* start Extracted material *

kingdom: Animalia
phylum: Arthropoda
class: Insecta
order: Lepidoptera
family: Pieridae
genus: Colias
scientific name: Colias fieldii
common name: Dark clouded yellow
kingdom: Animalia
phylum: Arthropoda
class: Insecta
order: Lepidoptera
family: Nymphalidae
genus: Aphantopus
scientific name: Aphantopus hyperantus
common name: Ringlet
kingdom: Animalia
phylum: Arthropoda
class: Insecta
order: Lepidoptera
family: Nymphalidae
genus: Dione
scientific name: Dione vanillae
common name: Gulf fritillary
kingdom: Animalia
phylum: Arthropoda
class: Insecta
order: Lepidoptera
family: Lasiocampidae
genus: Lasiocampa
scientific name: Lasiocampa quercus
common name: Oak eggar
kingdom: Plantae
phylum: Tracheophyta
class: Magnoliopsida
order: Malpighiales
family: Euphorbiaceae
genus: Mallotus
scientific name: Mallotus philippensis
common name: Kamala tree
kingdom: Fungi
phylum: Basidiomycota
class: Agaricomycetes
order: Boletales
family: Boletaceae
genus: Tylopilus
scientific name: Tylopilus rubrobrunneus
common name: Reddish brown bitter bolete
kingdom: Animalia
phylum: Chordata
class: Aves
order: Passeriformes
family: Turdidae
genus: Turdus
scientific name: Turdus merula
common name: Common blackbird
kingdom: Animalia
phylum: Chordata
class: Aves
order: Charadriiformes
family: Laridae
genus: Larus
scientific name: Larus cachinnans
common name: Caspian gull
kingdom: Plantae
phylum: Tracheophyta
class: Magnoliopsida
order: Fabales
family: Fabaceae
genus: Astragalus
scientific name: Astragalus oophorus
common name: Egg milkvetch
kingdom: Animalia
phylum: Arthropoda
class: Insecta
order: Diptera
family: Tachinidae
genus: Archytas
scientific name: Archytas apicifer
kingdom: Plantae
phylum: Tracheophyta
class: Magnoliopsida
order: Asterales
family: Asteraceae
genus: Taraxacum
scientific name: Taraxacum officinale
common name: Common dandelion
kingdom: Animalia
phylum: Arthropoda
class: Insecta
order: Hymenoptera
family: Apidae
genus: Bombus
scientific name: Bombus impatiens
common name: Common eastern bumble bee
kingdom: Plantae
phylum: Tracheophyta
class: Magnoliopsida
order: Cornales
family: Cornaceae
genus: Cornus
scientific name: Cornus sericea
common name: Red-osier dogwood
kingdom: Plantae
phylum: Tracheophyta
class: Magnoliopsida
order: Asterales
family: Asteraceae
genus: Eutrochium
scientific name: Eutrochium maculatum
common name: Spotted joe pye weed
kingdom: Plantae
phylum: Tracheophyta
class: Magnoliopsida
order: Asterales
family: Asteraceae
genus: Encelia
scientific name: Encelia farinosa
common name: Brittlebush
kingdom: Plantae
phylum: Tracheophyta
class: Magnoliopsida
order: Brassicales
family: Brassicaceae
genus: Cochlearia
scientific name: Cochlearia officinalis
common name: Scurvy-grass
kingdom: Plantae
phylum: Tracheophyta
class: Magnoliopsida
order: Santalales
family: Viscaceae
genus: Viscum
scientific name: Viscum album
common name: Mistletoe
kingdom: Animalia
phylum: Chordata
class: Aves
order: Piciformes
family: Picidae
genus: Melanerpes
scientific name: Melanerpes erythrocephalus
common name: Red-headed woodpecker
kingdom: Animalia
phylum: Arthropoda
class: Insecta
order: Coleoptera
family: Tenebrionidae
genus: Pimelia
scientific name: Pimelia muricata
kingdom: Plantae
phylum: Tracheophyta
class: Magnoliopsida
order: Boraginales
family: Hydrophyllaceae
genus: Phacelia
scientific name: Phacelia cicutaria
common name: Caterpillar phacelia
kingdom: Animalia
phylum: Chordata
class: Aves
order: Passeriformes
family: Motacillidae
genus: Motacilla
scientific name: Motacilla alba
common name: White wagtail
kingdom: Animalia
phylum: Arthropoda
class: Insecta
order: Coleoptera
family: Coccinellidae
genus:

* end Extracted material *

§ Challenge:
Reproduce the lines of every row above without any changes.

§ Result of the exercise:
kingdom: Animalia
phylum: Arthropoda
class: Insecta
order: Lepidoptera
family: Pieridae
genus: Colias
scientific name: Colias fieldii
common name: Dark clouded yellow
kingdom: Animalia
phylum: Arthropoda
class: Insecta
order: Lepidoptera
family: Nymphalidae
genus: Aphantopus
scientific name: Aphantopus hyperantus
common name: Ringlet
kingdom: Animalia
phylum: Arthropoda
class: Insecta
order: Lepidoptera
family: Nymphalidae
genus: Dione
scientific name: Dione vanillae
common name: Gulf fritillary
kingdom: Animalia
phylum: Arthropoda
class: Insecta
order: Lepidoptera
family: Lasiocampidae
genus: Lasiocampa
scientific name: Lasiocampa quercus
common name: Oak eggar
kingdom: Plantae
phylum: Tracheophyta
class: Magnoliopsida
order: Malpighiales
family: Euphorbiaceae
genus: Mallotus
scientific name: Mallotus philippensis
common name: Kamala tree
kingdom: Fungi
phylum: Basidiomycota
class: Agaricomycetes
order: Boletales
family: Boletaceae
genus: Tylopilus
scientific name: Tylopilus rubrobrunneus
common name: Reddish brown bitter bolete
kingdom: Animalia
phylum: Chordata
class: Aves
order: Passeriformes
family: Turdidae
genus: Turdus
scientific name: Turdus merula
common name: Common blackbird
kingdom: Animalia
phylum: Chordata
class: Aves
order: Charadriiformes
family: Laridae
genus: Larus
scientific name: Larus cachinnans
common name: Caspian gull
kingdom: Plantae
phylum: Tracheophyta
class: Magnoliopsida
order: Fabales
family: Fabaceae
genus: Astragalus
scientific name: Astragalus oophorus
common name: Egg milkvetch
kingdom: Animalia
phylum: Arthropoda
class: Insecta
order: Diptera
family: Tachinidae
genus: Archytas
scientific name: Archytas apicifer
kingdom: Plantae
phylum: Tracheophyta
class: Magnoliopsida
order: Asterales
family: Asteraceae
genus: Taraxacum
scientific name: Taraxacum officinale
common name: Common dandelion
kingdom: Animalia
phylum: Arthropoda
class: Insecta
order: Hymenoptera
family: Apidae
genus: Bombus
scientific name: Bombus impatiens
common name: Common eastern bumble bee
kingdom: Plantae
phylum: Tracheophyta
class: Magnoliopsida
order: Cornales
family: Cornaceae
genus: Cornus
scientific name: Cornus sericea
common name: Red-osier dogwood
kingdom: Plantae
phylum: Tracheophyta
class: Magnoliopsida
order: Asterales
family: Asteraceae
genus: Eutrochium
scientific name: Eutrochium maculatum
common name: Spotted joe pye weed
kingdom: Plantae
phylum: Tracheophyta
class: Magnoliopsida
order: Asterales
family: Asteraceae
genus: Encelia
scientific name: Encelia farinosa
common name: Brittlebush
kingdom: Plantae
phylum: Tracheophyta
class: Magnoliopsida
order: Brassicales
family: Brassicaceae
genus: Cochlearia
scientific name: Cochlearia officinalis
common name: Scurvy-grass
kingdom: Plantae
phylum: Tracheophyta
class: Magnoliopsida
order: Santalales
family: Viscaceae
genus: Viscum
scientific name: Viscum album
common name: Mistletoe
kingdom: Animalia
phylum: Chordata
class: Aves
order: Piciformes
family: Picidae
genus: Melanerpes
scientific name: Melanerpes erythrocephalus
common name: Red-headed woodpecker
kingdom: Animalia
phylum: Arthropoda
class: Insecta
order: Coleoptera
family: Tenebrionidae
genus: Pimelia
scientific name: Pimelia muricata
kingdom: Plantae
phylum: Tracheophyta
class: Magnoliopsida
order: Boraginales
family: Hydrophyllaceae
genus: Phacelia
scientific name: Phacelia cicutaria
common name: Caterpillar phacelia
kingdom: Animalia
phylum: Chordata
class: Aves
order: Passeriformes
family: Motacillidae
genus: Motacilla
scientific name: Motacilla alba
common name: White wagtail
kingdom: Animalia
phylum: Arthropoda
class: Insecta
order: Coleoptera
family: Coccinellidae
genus:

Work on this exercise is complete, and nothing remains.